The job is to find each line in the entries holding the string "clues" and copy that line.
--- RECORDS PROVIDED Enclosed Below ---
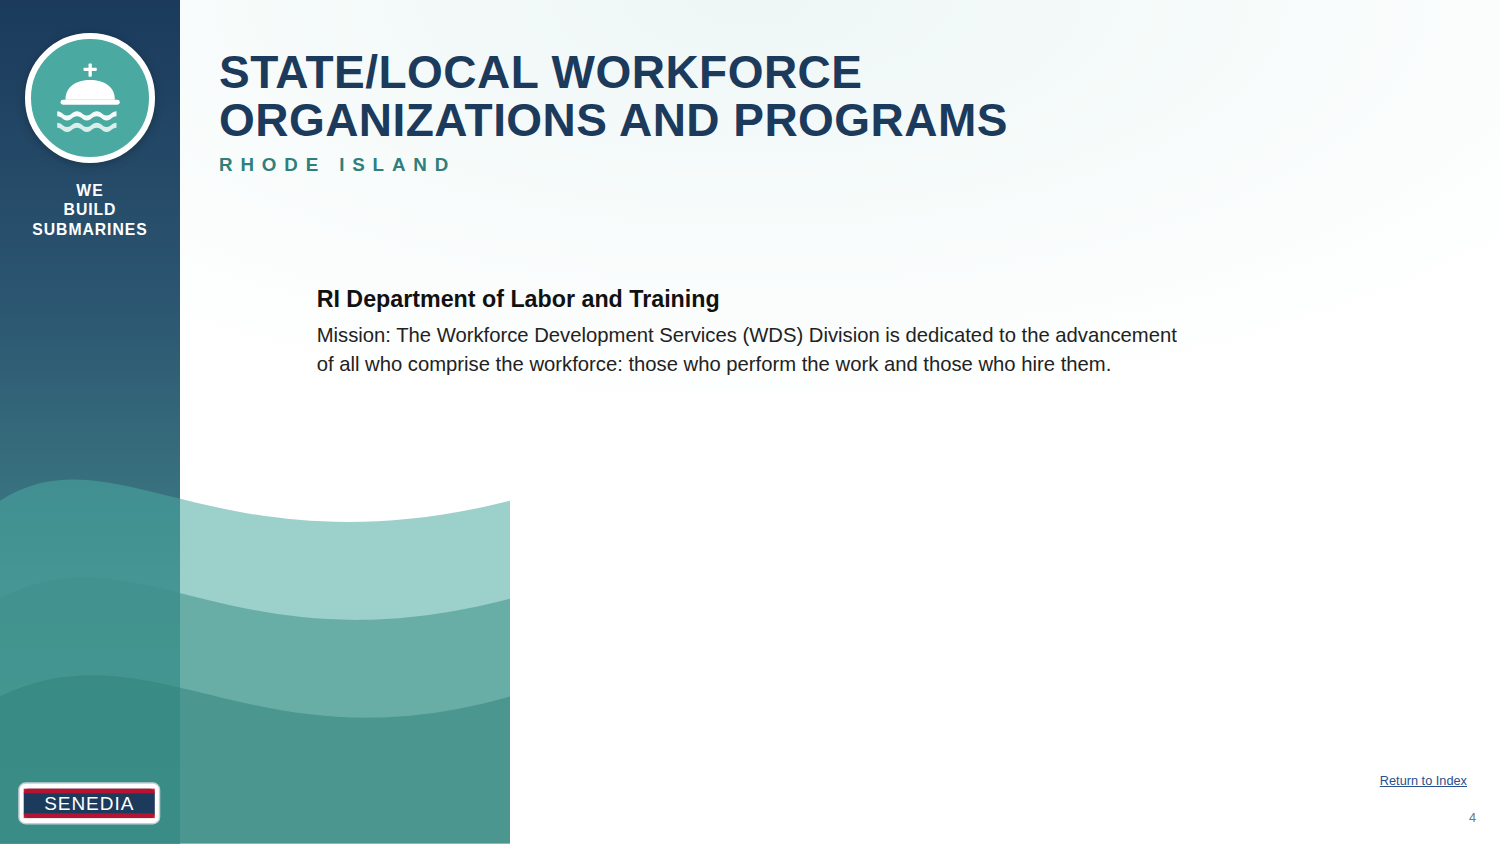We
Build
Submarines
State/Local Workforce
Organizations and Programs
Rhode Island
RI Department of Labor and Training
Mission: The Workforce Development Services (WDS) Division is dedicated to the advancement of all who comprise the workforce: those who perform the work and those who hire them.
Return to Index
4
SENEDIA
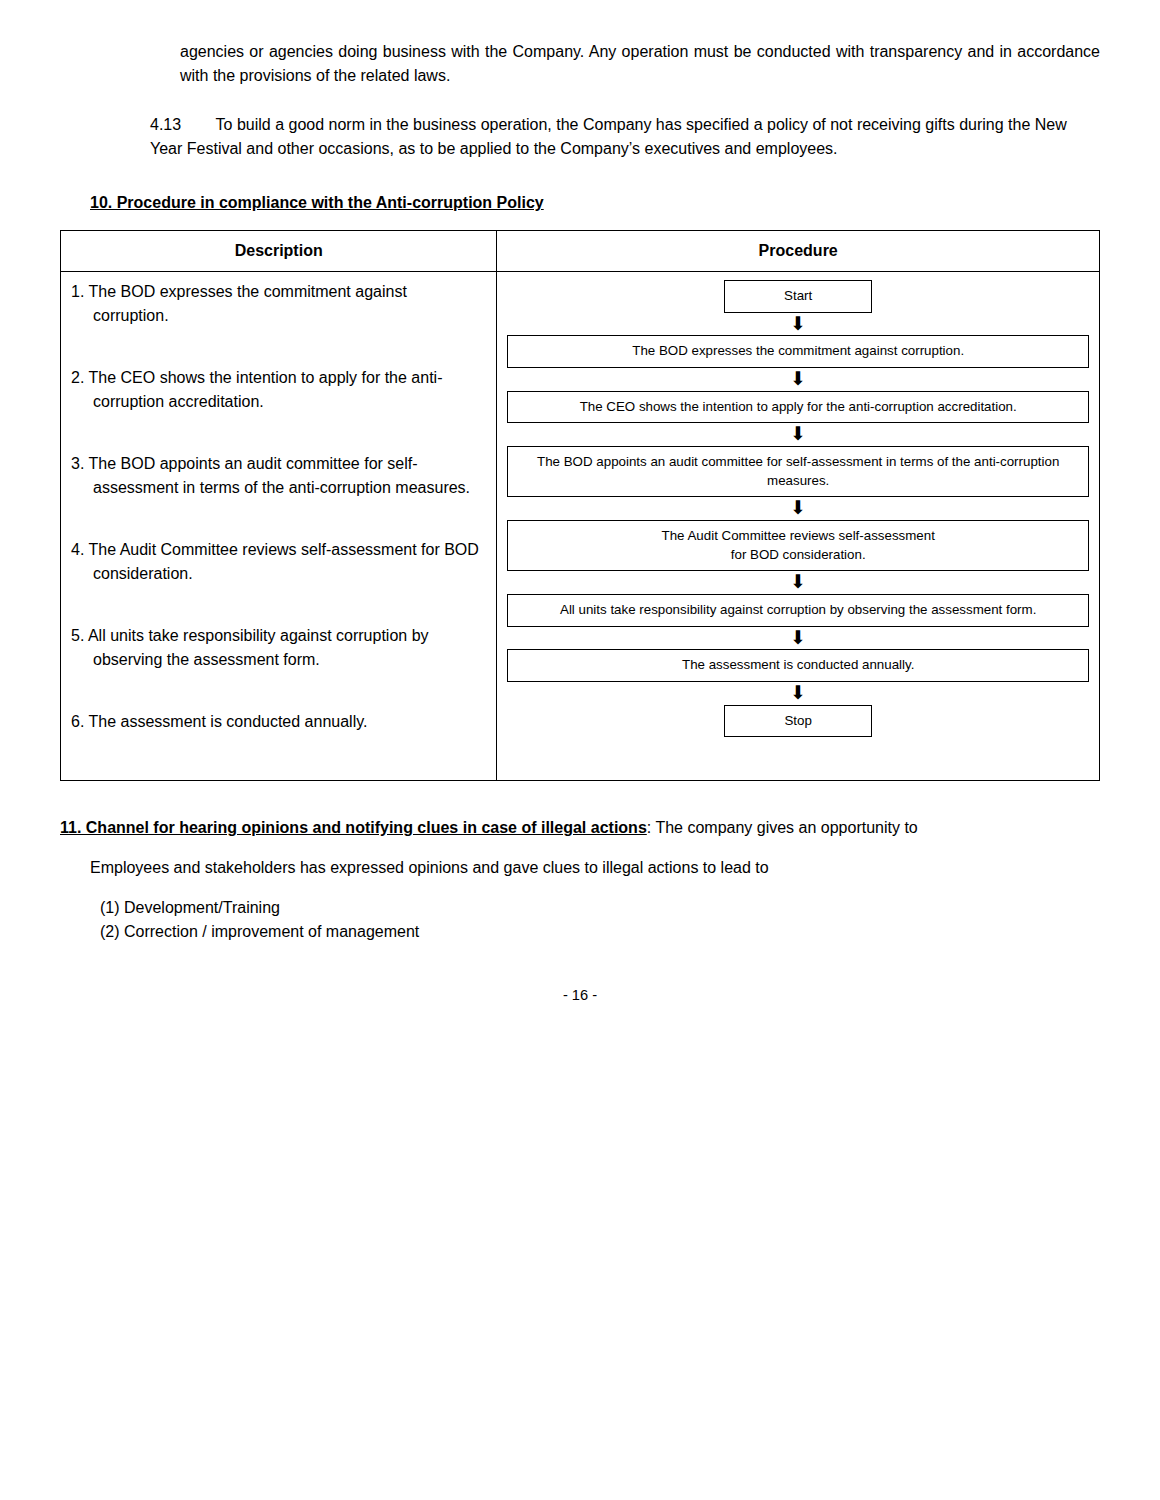agencies or agencies doing business with the Company. Any operation must be conducted with transparency and in accordance with the provisions of the related laws.
4.13 To build a good norm in the business operation, the Company has specified a policy of not receiving gifts during the New Year Festival and other occasions, as to be applied to the Company’s executives and employees.
10. Procedure in compliance with the Anti-corruption Policy
| Description | Procedure |
| --- | --- |
| 1. The BOD expresses the commitment against corruption. 2. The CEO shows the intention to apply for the anti-corruption accreditation. 3. The BOD appoints an audit committee for self-assessment in terms of the anti-corruption measures. 4. The Audit Committee reviews self-assessment for BOD consideration. 5. All units take responsibility against corruption by observing the assessment form. 6. The assessment is conducted annually. | Start ⬇ The BOD expresses the commitment against corruption. ⬇ The CEO shows the intention to apply for the anti-corruption accreditation. ⬇ The BOD appoints an audit committee for self-assessment in terms of the anti-corruption measures. ⬇ The Audit Committee reviews self-assessment for BOD consideration. ⬇ All units take responsibility against corruption by observing the assessment form. ⬇ The assessment is conducted annually. ⬇ Stop |
11. Channel for hearing opinions and notifying clues in case of illegal actions: The company gives an opportunity to
Employees and stakeholders has expressed opinions and gave clues to illegal actions to lead to
(1) Development/Training
(2) Correction / improvement of management
- 16 -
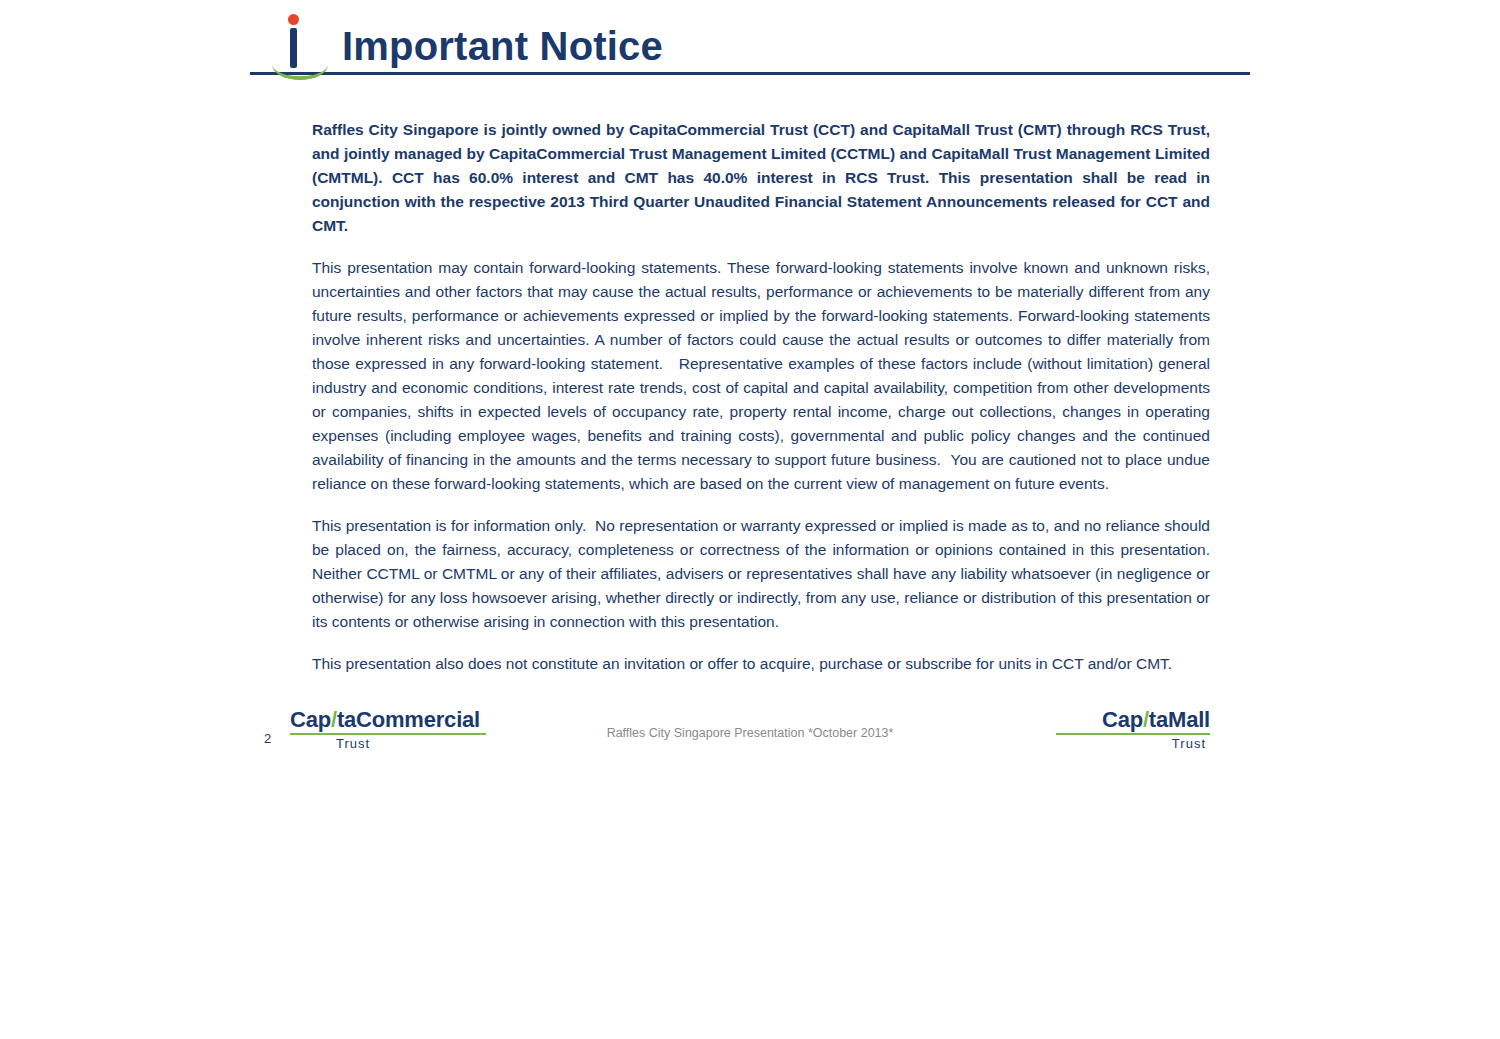Important Notice
Raffles City Singapore is jointly owned by CapitaCommercial Trust (CCT) and CapitaMall Trust (CMT) through RCS Trust, and jointly managed by CapitaCommercial Trust Management Limited (CCTML) and CapitaMall Trust Management Limited (CMTML). CCT has 60.0% interest and CMT has 40.0% interest in RCS Trust. This presentation shall be read in conjunction with the respective 2013 Third Quarter Unaudited Financial Statement Announcements released for CCT and CMT.
This presentation may contain forward-looking statements. These forward-looking statements involve known and unknown risks, uncertainties and other factors that may cause the actual results, performance or achievements to be materially different from any future results, performance or achievements expressed or implied by the forward-looking statements. Forward-looking statements involve inherent risks and uncertainties. A number of factors could cause the actual results or outcomes to differ materially from those expressed in any forward-looking statement. Representative examples of these factors include (without limitation) general industry and economic conditions, interest rate trends, cost of capital and capital availability, competition from other developments or companies, shifts in expected levels of occupancy rate, property rental income, charge out collections, changes in operating expenses (including employee wages, benefits and training costs), governmental and public policy changes and the continued availability of financing in the amounts and the terms necessary to support future business. You are cautioned not to place undue reliance on these forward-looking statements, which are based on the current view of management on future events.
This presentation is for information only. No representation or warranty expressed or implied is made as to, and no reliance should be placed on, the fairness, accuracy, completeness or correctness of the information or opinions contained in this presentation. Neither CCTML or CMTML or any of their affiliates, advisers or representatives shall have any liability whatsoever (in negligence or otherwise) for any loss howsoever arising, whether directly or indirectly, from any use, reliance or distribution of this presentation or its contents or otherwise arising in connection with this presentation.
This presentation also does not constitute an invitation or offer to acquire, purchase or subscribe for units in CCT and/or CMT.
2
Raffles City Singapore Presentation *October 2013*
Cap/taCommercial
Trust
Cap/taMall
Trust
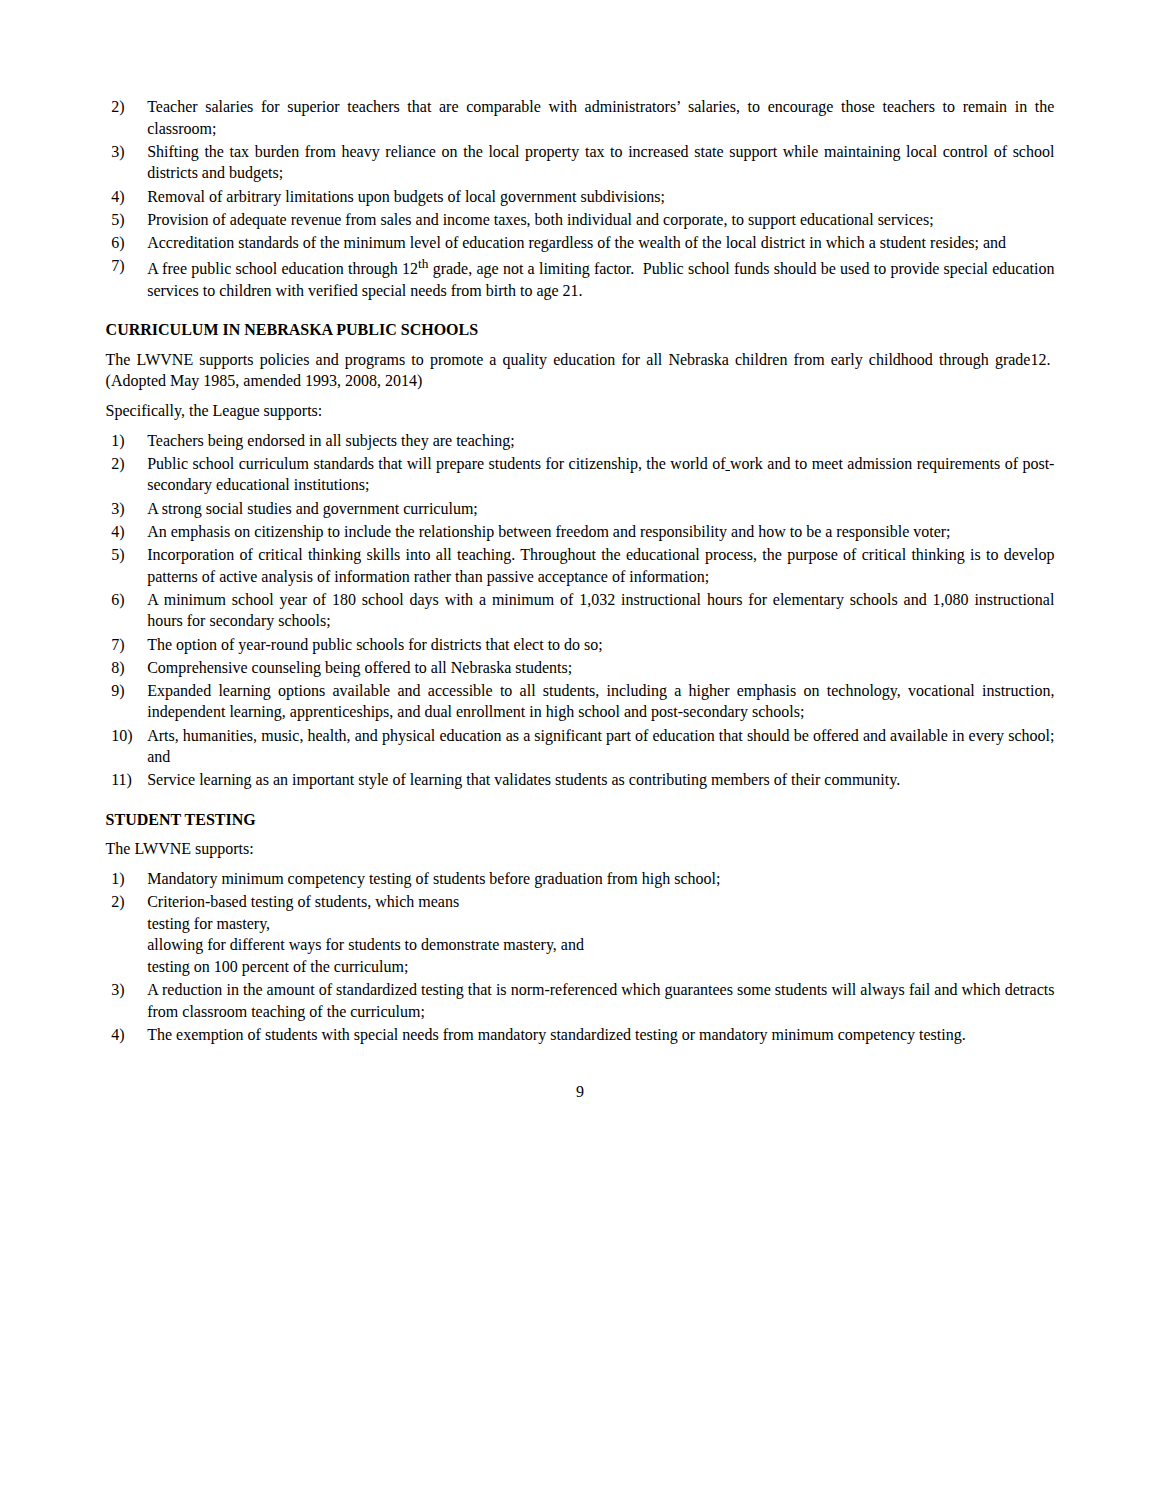2) Teacher salaries for superior teachers that are comparable with administrators’ salaries, to encourage those teachers to remain in the classroom;
3) Shifting the tax burden from heavy reliance on the local property tax to increased state support while maintaining local control of school districts and budgets;
4) Removal of arbitrary limitations upon budgets of local government subdivisions;
5) Provision of adequate revenue from sales and income taxes, both individual and corporate, to support educational services;
6) Accreditation standards of the minimum level of education regardless of the wealth of the local district in which a student resides; and
7) A free public school education through 12th grade, age not a limiting factor. Public school funds should be used to provide special education services to children with verified special needs from birth to age 21.
Curriculum in Nebraska Public Schools
The LWVNE supports policies and programs to promote a quality education for all Nebraska children from early childhood through grade12. (Adopted May 1985, amended 1993, 2008, 2014)
Specifically, the League supports:
1) Teachers being endorsed in all subjects they are teaching;
2) Public school curriculum standards that will prepare students for citizenship, the world of work and to meet admission requirements of post-secondary educational institutions;
3) A strong social studies and government curriculum;
4) An emphasis on citizenship to include the relationship between freedom and responsibility and how to be a responsible voter;
5) Incorporation of critical thinking skills into all teaching. Throughout the educational process, the purpose of critical thinking is to develop patterns of active analysis of information rather than passive acceptance of information;
6) A minimum school year of 180 school days with a minimum of 1,032 instructional hours for elementary schools and 1,080 instructional hours for secondary schools;
7) The option of year-round public schools for districts that elect to do so;
8) Comprehensive counseling being offered to all Nebraska students;
9) Expanded learning options available and accessible to all students, including a higher emphasis on technology, vocational instruction, independent learning, apprenticeships, and dual enrollment in high school and post-secondary schools;
10) Arts, humanities, music, health, and physical education as a significant part of education that should be offered and available in every school; and
11) Service learning as an important style of learning that validates students as contributing members of their community.
Student Testing
The LWVNE supports:
1) Mandatory minimum competency testing of students before graduation from high school;
2) Criterion-based testing of students, which means testing for mastery, allowing for different ways for students to demonstrate mastery, and testing on 100 percent of the curriculum;
3) A reduction in the amount of standardized testing that is norm-referenced which guarantees some students will always fail and which detracts from classroom teaching of the curriculum;
4) The exemption of students with special needs from mandatory standardized testing or mandatory minimum competency testing.
9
--- End of Enclosed RECORDS PROVIDED ---
— RESULT OF THIS EXERCISE —
11. Channel for hearing opinions and notifying clues in case of illegal actions: The company gives an opportunity to
Employees and stakeholders has expressed opinions and gave clues to illegal actions to lead to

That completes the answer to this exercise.